Software soll frühkindliche Hirnblutungen vorhersagen

Viele Frühgeborene – Babys, die zwischen der 22. und 34. Schwangerschaftswoche geboren werden – erleiden eine Hirnblutung. Das Risiko dafür liegt, je nach Geburtsgewicht und Schwangerschaftsdauer, zwischen 30 und 55 Prozent. [...]

Die Forscher haben ein mathematisches Modell entwickelt, das den zerebralen Blutfluss simuliert. (c)
Die Forscher haben ein mathematisches Modell entwickelt, das den zerebralen Blutfluss simuliert. (c)

Der Schaden ist immens: Etwa 25 Prozent aller lebenslangen Körper- und Mehrfachbehinderungen gehen auf eine frühkindliche Hirnblutung zurück.

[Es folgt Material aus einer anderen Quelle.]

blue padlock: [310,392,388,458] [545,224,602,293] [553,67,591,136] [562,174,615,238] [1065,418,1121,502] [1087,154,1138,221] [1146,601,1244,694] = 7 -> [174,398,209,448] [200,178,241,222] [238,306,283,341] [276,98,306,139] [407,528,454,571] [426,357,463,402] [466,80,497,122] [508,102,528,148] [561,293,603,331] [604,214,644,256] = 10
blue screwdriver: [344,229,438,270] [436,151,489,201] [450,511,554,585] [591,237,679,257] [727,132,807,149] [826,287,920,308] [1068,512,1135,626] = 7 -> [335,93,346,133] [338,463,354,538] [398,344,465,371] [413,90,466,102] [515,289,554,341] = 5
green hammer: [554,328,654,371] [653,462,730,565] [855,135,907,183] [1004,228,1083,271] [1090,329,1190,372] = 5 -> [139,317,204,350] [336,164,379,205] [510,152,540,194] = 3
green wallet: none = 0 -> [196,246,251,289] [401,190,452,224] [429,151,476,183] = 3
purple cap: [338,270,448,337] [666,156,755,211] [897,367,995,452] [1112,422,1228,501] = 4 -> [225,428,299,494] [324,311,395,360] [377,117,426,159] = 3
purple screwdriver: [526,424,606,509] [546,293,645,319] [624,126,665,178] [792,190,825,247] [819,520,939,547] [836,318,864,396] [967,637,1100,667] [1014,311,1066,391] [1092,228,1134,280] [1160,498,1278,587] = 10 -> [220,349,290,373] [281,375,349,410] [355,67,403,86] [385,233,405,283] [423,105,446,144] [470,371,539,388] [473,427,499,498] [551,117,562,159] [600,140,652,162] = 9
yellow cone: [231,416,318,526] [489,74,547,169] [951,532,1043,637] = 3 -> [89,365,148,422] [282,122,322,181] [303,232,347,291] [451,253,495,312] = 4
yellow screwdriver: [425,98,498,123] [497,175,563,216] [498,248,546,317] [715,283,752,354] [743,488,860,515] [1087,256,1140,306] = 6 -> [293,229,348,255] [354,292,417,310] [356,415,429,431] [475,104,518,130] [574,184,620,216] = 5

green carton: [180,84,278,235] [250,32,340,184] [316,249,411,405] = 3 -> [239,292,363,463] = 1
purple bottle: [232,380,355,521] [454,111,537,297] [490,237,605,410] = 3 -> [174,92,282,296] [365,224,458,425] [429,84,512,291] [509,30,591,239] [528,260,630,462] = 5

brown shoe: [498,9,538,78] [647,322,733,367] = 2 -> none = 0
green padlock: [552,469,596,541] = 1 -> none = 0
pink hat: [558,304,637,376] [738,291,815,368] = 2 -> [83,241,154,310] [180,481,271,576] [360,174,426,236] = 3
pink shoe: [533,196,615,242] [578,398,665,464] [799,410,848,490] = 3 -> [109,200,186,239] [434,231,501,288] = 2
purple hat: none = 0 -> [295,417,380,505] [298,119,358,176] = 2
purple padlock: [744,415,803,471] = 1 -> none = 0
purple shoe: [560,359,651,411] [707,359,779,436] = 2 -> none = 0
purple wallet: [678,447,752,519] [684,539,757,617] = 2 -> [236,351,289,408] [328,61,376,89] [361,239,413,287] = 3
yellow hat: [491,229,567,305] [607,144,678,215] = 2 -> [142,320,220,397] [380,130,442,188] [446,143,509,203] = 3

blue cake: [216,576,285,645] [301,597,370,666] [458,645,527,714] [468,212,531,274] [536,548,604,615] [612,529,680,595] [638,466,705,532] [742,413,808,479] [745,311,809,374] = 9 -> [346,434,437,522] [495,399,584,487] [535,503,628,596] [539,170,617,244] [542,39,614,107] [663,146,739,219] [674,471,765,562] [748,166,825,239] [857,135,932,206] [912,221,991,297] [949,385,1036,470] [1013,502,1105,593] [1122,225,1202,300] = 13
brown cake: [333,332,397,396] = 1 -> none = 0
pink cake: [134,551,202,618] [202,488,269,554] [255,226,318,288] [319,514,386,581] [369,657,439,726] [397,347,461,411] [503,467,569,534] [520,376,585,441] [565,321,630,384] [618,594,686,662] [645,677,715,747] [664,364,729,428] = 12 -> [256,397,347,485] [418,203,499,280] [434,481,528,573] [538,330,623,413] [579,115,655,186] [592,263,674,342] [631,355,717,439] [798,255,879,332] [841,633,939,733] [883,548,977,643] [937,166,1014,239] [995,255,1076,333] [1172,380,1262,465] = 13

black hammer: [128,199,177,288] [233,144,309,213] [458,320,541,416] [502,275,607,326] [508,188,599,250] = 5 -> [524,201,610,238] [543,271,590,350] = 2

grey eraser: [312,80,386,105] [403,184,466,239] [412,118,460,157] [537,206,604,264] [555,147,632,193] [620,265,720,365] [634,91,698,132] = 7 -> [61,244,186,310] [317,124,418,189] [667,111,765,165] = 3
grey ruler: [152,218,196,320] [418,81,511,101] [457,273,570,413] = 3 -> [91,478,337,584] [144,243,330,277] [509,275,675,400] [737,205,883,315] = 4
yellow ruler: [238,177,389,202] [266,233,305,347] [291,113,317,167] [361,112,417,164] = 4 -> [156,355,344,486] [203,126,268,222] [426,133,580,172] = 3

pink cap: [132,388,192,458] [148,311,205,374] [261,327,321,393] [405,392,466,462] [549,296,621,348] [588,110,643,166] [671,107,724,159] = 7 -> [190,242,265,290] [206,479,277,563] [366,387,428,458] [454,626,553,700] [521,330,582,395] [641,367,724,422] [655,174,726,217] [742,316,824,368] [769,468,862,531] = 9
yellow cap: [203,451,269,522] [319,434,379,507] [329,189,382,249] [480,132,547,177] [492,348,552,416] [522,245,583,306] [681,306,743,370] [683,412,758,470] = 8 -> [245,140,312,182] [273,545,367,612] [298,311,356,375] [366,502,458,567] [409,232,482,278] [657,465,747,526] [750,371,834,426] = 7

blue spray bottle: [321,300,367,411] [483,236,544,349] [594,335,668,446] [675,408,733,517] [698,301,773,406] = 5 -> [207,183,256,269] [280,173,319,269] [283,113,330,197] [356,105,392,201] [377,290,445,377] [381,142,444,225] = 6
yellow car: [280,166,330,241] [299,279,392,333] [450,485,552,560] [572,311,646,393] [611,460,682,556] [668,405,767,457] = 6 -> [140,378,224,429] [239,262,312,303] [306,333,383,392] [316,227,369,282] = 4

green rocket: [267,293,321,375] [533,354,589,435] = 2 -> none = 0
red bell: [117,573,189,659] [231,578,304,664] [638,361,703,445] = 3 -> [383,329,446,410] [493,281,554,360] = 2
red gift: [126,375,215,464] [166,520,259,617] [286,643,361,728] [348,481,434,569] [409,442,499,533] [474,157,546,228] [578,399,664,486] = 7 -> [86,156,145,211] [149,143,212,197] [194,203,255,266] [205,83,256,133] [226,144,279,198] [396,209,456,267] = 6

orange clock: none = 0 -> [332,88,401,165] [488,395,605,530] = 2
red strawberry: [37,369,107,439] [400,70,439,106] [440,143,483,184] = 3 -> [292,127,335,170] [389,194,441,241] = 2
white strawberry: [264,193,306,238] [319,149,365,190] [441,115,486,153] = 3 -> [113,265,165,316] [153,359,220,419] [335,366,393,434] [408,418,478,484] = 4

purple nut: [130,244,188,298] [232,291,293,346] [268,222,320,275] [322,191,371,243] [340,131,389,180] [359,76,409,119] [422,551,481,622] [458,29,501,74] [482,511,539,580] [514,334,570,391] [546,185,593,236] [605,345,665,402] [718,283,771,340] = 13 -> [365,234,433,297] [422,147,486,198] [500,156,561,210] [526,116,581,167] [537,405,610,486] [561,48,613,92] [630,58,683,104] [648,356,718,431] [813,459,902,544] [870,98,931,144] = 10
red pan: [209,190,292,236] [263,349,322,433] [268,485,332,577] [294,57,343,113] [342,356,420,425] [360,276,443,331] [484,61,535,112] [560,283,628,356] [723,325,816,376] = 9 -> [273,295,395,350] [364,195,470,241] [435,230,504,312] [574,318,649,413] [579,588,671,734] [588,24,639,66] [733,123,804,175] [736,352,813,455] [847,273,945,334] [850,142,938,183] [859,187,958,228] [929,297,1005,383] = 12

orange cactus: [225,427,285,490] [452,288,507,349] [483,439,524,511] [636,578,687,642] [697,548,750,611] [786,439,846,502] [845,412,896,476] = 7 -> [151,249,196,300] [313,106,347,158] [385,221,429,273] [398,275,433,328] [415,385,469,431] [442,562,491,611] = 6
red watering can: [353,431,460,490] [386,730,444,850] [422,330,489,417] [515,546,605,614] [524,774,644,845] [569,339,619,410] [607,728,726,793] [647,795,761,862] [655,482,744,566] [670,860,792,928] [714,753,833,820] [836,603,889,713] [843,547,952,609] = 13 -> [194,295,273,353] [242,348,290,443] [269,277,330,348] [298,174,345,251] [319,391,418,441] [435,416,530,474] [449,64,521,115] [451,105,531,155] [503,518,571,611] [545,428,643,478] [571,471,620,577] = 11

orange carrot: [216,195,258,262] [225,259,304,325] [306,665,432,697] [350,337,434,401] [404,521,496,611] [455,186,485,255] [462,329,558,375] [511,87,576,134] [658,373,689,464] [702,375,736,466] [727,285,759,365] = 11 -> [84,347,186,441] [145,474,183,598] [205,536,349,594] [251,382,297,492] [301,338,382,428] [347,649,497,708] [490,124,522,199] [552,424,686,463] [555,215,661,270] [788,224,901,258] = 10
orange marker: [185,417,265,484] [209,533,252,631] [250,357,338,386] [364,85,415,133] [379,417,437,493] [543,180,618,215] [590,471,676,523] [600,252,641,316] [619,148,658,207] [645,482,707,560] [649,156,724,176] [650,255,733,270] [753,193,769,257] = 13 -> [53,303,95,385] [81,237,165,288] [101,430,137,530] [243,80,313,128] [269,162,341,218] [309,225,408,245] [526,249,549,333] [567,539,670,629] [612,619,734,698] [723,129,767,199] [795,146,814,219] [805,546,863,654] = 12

Renée Lampe, Professorin für Orthopädie an der TU München, und ihr Team haben gemeinsam mit dem Lehrstuhl für Mathematische Modellierung an der TU München ein mathematisches Modell und eine darauf basierende Software entwickelt, die helfen soll, Hirnblutungen Frühgeborener vorherzusagen – und im Optimalfall zu verhindern. Ziel ist ein System, in das Ärzte klinische Daten der kleinen Patienten eingeben und darüber ermitteln können, welches Risiko für eine Hirnblutung besteht und wie es gesenkt werden könnte. Das Forschungsprojekt wird von der Klaus Tschira Stiftung (KTS) gefördert.

Frühkindliche Blutungen nehmen ihren Ursprung in der sogenannten „germinalen Matrix“, einer kleinen Zellschicht im Gehirn, durchzogen von kleinsten, fragilen Blutgefäßen, die ab der 34. Lebenswoche verschwindet. Solange die „germinale Matrix“ aber vorhanden ist, besteht das Risiko einer Hirnblutung.

„Wir haben ein mathematisches Modell entwickelt, das den zerebralen Blutfluss simuliert, also die Versorgung des Gehirns mit Blut innerhalb eines bestimmten Zeitfensters. Die Blutversorgung bildet die Grundlage für die Sauerstoff- und Nährstoffversorgung der Nervenzellen des Gehirns. Wir simulieren den zerebralen Blutfluss im Gehirn im Allgemeinen und in der germinalen Matrix im Besonderen“, erklärt die Kinderorthopädin. Im klinischen Alltag findet sich bislang keine einfach anzuwendende Messmethode für den zerebralen Blutfluss in der medizinischen Versorgung von frühgeborenen Kindern, obwohl dies eine sehr wichtige Aufgabe sei. Das Modell identifiziert Risikofaktoren, zum Beispiel Schwankungen des Blutdrucks, die Einfluss auf die kleinen Gefäße haben und im schlimmsten Fall dazu führen, dass sie reißen.

Um zu überprüfen, wie realistisch die Berechnungen des Blutflusses sind, hat das Münchner Team, das aus vier Mathematikern, einem Physiker und einer Neurowissenschaftlerin besteht, 6000 Messungen von 265 Frühgeborenen mit und ohne Hirnblutung zusammengetragen und in das System eingespeist“. Das Ergebnis: „Unser Modell zeigt eine gute Übereinstimmung mit den experimentellen Messungen aus der Literatur, die auf aufwändigen Untersuchungen fußen und nicht zur klinischen Routine gehören, zum Beispiel die Nah-Infrarotspektroskopie“, sagt Renée Lampe.

Als nächsten Schritt visiert das interdisziplinäre Team um die Medizinerin Lampe den Einsatz des Modells im Klinik-Alltag samt Blindstudie an. „Wir haben das komplexe mathematische Modell in eine benutzerfreundliche Software überführt und über Maschinelles Lernen ergänzt“, sagt Lampe. Kinderärzte könnten Daten wie Körpergewicht oder Blutdruck und andere Parameter in das System eingeben, das daraufhin den zerebralen Blutfluss im Gehirn und der germinalen Matrix berechnet und anzeigt, ob das Risiko einer Hirnblutung besteht und welche Risikofaktoren wie verändert werden können, um das Risiko zu senken.

„Das Forschungsprojekt ist ein sehr gutes Beispiel dafür, wie Mathematik und Medizin dabei helfen können, die medizinische Versorgung zu verbessern. Insbesondere bei Frühgeborenen sind beide Disziplinen wichtige Helfer, da die meisten Untersuchungen eine erhebliche körperliche Belastung für sie bedeuten“, sagt Beate Spiegel, Geschäftsführerin der Klaus Tschira Stiftung.